─── EXTRACTED INFORMATION ───

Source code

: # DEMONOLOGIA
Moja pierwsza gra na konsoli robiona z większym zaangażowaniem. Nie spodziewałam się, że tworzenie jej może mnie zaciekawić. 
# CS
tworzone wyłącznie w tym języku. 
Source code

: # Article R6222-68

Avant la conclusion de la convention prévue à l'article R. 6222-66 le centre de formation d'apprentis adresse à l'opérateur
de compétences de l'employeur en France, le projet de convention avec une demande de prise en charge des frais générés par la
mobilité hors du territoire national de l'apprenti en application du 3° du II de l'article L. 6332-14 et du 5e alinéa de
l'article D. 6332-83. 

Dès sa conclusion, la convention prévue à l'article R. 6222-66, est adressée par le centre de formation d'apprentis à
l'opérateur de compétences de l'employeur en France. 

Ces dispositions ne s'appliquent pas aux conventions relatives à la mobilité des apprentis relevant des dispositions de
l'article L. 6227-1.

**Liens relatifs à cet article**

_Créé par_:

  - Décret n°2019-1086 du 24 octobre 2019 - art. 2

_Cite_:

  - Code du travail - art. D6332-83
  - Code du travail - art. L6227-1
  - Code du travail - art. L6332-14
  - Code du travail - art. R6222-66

───

_WHAT TO WORK ON_
Reproduce every one of the lines above with no changes.

_ANSWER BOX_
Source code

: # DEMONOLOGIA
Moja pierwsza gra na konsoli robiona z większym zaangażowaniem. Nie spodziewałam się, że tworzenie jej może mnie zaciekawić. 
# CS
tworzone wyłącznie w tym języku. 
Source code

: # Article R6222-68

Avant la conclusion de la convention prévue à l'article R. 6222-66 le centre de formation d'apprentis adresse à l'opérateur
de compétences de l'employeur en France, le projet de convention avec une demande de prise en charge des frais générés par la
mobilité hors du territoire national de l'apprenti en application du 3° du II de l'article L. 6332-14 et du 5e alinéa de
l'article D. 6332-83. 

Dès sa conclusion, la convention prévue à l'article R. 6222-66, est adressée par le centre de formation d'apprentis à
l'opérateur de compétences de l'employeur en France. 

Ces dispositions ne s'appliquent pas aux conventions relatives à la mobilité des apprentis relevant des dispositions de
l'article L. 6227-1.

**Liens relatifs à cet article**

_Créé par_:

  - Décret n°2019-1086 du 24 octobre 2019 - art. 2

_Cite_:

  - Code du travail - art. D6332-83
  - Code du travail - art. L6227-1
  - Code du travail - art. L6332-14
  - Code du travail - art. R6222-66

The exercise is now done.